Caveman Background Options (D20)
(Tech Level 3-5)
  1. Your clan was wiped-out by a terrible fever. Your are the only survivor, but you have been terribly changed by your experience. Shift 1d4 points from Charisma to another attribute.
  2. Aliens arrived in the night and abducted your people. After various strange and unusual experiments, several of you escaped. Each of your group of escapees has gained a mutation and a physical defect.
  3. Mi-Go have cultivated your people as lesser servitors. When in the presence of a Mi-Go you must make a Save or obey them implicitly.
  4. Your tribe is descended from serpent-people/human hybrids. Your women still lay eggs.
  5. Despite living as cave-men, your tribe are actually androids programmed to act as primitives.
  6. Your world was forcibly reduced to stone age conditions as a consequence of intense and prolonged orbital bombardment.
  7. Long ago, the Deep Ones caused massive tidal-waves to inundate all the coastal cities of your world as part of their war upon your kind, driving your ancestors into the harsh, hostile wilderness where the last vestiges of civilization fell away under the constant pressure of simply trying to stay alive.
  8. Your kind have burrowed-out great warrens beneath the hills where you live like rats.
  9. You trade your dead to the ghouls for the secrets they whisper to your bravest warriors in the dark places. The ghouls have long been your trading partners, but there is much that they do not tell you and those who speak too loudly of wanting fine things like the ghouls have tend to disappear.

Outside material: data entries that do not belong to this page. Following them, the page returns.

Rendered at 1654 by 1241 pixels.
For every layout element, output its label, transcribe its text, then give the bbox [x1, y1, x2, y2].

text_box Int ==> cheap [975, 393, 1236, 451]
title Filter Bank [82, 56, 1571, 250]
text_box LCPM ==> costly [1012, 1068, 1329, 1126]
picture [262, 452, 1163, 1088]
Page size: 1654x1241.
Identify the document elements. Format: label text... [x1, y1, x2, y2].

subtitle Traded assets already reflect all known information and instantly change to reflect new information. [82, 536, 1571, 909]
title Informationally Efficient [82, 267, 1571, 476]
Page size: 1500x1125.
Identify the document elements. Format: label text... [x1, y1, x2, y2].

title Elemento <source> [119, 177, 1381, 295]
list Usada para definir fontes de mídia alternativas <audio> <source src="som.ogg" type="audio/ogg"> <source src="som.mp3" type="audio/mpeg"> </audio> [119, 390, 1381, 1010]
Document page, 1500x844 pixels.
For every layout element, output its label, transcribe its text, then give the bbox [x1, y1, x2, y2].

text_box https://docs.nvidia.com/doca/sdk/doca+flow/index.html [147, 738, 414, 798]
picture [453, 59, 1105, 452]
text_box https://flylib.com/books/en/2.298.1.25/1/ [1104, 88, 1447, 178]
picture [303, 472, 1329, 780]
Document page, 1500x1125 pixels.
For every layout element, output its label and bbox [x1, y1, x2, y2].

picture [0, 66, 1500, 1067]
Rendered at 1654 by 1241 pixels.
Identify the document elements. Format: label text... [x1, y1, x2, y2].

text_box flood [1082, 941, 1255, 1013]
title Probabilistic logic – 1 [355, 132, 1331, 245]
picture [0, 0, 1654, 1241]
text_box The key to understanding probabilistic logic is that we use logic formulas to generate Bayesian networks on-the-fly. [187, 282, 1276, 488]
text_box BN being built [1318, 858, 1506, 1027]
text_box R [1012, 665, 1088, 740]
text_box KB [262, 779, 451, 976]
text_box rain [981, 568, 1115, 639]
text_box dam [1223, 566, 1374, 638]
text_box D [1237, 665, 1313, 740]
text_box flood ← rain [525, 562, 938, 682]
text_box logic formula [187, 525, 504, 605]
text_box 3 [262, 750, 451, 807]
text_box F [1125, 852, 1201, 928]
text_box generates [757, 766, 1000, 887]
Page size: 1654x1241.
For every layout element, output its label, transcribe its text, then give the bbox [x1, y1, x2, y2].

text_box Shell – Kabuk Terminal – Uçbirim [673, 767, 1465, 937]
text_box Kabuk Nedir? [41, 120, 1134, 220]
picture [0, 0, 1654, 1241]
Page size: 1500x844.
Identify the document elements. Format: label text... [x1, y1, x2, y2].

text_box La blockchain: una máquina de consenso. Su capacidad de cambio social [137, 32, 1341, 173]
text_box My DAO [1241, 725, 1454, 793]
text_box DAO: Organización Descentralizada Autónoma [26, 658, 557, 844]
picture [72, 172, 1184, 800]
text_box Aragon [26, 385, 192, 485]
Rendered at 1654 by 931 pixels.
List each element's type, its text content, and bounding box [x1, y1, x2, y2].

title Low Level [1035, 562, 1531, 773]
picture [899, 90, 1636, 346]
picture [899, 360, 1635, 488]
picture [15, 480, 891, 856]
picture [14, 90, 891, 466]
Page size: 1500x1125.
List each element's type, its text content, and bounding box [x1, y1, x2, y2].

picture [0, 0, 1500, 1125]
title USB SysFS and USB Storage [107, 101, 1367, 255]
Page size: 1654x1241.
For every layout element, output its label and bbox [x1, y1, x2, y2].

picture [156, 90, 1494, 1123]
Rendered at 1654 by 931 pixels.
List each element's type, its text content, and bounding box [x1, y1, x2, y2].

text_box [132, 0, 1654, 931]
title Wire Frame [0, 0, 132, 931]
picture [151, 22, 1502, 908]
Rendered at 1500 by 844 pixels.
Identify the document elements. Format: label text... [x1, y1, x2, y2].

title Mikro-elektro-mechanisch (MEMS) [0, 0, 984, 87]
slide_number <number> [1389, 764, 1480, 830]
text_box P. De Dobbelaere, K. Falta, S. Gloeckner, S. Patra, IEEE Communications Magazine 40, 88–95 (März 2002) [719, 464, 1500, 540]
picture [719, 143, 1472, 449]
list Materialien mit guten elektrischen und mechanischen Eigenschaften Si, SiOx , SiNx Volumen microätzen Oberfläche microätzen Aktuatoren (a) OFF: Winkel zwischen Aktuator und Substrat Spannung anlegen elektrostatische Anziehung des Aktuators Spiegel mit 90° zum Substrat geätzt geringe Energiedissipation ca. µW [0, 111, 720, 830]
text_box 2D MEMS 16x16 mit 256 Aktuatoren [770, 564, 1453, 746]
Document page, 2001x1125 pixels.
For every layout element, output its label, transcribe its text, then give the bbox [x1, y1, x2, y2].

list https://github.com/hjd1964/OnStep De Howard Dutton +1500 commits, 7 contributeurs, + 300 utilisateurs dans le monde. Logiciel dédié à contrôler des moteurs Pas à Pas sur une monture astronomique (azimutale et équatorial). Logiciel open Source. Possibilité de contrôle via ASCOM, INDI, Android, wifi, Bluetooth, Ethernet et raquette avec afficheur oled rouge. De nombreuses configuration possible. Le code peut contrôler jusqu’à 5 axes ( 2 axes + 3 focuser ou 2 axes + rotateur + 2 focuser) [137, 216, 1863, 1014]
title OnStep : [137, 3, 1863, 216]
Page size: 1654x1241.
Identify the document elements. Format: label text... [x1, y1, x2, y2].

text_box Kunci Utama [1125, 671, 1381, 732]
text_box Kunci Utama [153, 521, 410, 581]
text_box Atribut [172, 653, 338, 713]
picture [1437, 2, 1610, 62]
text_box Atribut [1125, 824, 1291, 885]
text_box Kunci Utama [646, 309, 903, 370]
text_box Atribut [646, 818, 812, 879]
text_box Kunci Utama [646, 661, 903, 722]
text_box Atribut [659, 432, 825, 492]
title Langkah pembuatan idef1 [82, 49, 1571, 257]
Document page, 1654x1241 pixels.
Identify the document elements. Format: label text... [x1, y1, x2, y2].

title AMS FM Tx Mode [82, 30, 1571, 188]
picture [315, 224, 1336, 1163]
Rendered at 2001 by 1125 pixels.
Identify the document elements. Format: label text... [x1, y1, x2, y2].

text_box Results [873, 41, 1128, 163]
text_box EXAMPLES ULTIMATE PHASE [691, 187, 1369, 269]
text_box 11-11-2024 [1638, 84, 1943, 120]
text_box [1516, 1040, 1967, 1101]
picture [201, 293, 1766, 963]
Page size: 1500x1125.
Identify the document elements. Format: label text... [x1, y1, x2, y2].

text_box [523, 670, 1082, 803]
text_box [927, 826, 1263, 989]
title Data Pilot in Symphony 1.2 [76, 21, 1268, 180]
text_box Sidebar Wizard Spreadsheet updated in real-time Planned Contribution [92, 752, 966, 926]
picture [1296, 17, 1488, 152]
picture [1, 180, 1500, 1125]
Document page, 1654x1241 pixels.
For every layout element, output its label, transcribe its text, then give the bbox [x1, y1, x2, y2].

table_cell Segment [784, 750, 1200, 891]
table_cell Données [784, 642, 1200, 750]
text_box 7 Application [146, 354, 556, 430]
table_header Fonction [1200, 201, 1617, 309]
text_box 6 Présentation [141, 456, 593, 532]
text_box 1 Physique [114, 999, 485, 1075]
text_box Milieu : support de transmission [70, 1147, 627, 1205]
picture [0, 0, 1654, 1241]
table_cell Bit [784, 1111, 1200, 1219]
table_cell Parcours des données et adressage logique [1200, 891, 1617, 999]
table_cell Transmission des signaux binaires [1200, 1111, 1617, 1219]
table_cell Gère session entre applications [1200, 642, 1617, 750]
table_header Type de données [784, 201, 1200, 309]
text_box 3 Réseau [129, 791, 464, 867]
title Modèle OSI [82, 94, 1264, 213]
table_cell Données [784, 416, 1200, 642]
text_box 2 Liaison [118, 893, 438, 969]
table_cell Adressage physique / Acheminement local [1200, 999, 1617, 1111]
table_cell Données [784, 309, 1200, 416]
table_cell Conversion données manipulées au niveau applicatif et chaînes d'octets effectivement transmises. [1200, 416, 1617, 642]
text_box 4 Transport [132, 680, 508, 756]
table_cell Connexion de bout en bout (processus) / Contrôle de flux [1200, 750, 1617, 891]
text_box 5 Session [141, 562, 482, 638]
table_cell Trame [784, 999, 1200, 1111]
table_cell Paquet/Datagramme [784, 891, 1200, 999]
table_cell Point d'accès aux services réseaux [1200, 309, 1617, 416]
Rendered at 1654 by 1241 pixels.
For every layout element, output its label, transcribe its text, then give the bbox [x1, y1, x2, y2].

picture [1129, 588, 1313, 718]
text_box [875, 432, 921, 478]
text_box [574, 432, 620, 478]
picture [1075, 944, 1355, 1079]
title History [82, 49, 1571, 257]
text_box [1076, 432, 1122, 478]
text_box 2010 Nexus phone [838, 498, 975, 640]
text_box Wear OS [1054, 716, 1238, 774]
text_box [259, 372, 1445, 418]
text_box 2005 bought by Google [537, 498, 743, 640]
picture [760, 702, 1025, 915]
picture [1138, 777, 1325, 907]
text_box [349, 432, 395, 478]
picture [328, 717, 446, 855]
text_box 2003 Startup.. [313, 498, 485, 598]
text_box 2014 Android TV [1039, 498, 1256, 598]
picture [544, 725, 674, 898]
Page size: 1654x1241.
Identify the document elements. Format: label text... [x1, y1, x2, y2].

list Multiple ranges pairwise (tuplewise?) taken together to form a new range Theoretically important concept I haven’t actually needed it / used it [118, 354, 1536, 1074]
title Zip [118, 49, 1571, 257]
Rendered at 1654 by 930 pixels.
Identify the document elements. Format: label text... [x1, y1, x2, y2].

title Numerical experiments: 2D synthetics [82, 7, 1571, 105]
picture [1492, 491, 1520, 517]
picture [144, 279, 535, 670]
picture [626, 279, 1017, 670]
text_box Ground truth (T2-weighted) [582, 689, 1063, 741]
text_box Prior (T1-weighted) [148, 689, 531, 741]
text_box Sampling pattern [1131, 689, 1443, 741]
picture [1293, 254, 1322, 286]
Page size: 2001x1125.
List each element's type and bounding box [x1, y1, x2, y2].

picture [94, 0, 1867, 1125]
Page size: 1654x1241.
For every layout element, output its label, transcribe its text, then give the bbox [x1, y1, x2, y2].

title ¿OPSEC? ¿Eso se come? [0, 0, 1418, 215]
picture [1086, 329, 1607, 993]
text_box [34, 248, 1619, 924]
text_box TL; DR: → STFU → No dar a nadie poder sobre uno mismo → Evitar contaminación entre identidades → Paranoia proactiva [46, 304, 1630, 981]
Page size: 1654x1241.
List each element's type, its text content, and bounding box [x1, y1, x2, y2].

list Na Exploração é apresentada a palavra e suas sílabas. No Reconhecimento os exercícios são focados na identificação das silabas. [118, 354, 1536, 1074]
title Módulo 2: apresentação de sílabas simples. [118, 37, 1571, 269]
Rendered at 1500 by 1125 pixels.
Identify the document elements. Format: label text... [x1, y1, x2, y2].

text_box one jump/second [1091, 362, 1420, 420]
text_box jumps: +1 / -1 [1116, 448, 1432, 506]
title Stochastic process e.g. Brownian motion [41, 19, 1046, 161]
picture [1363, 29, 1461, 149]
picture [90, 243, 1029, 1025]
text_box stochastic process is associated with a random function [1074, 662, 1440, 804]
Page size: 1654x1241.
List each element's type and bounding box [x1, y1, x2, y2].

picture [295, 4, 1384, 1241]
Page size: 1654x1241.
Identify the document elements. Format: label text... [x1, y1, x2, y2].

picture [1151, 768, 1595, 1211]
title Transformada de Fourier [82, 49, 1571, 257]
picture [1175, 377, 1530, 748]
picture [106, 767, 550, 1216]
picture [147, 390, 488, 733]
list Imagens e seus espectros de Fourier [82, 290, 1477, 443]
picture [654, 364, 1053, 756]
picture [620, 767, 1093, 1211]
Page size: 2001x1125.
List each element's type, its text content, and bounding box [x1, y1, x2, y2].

  10. Terrible, polypous things rule over your tribe and demand that you all work deep below the crust of the world digging out tunnels and chambers for their use. The polyps barely pay any attention to their slaves. It is easy to leave, but where can you go more than a mile below the surface of the world?
  11. Generations ago, the earliest ancestors of your tribe escaped from a Pnakotian enclave. Some strange quality in your brain-structure makes it impossible for the Great Minds to find you, let alone switch bodies with any of you. Perhaps it is the result of some experiment.
  12. Caves are not all alike, and the caverns you grew up within are located deep below the pitted and scored surface of a large asteroid.
  13. Primitive and prone to violence, your tribe was cloned from the salvaged DNA of the passengers of a crashed sleeper-ark who were in fact exiled criminals.
  14. One out of every twenty of your people are born with functional axolotl-style gills.
  15. Neanderthals, your people were saved from extinction by alien overlords who have long relied upon your physical power and ferocity in combat to defend them against lesser species.
  16. Outcasts, abandoned in the wilderness without anything but their wits and bare-hands, your ancestors formed roving bands of nomads who have had to become adept at making use of stone, bone and wood in order to survive the harsh conditions and wild beasts.
  17. Originally your people were religious extremists who turned their back on technology. Now you squat in caves and sharpen sticks over smoldering fires to hunt cave-worms in order to survive.
  18. Your blood is black with the taint of ancient technology, unfortunately it is a vengeful, evil thing that prevents your people from advancing beyond the most simple and primitive of tools.
  19. For countless generations your kind have venerated the Lord of the Flies...
  20. The cave paintings of your people have long captured and held the wisdom of your elders and shamans, but now it is time to leave these caves, for a terrible death is rapidly approaching and you must go or your tribe will surely perish. So say those who can still read the meaning of the cave paintings.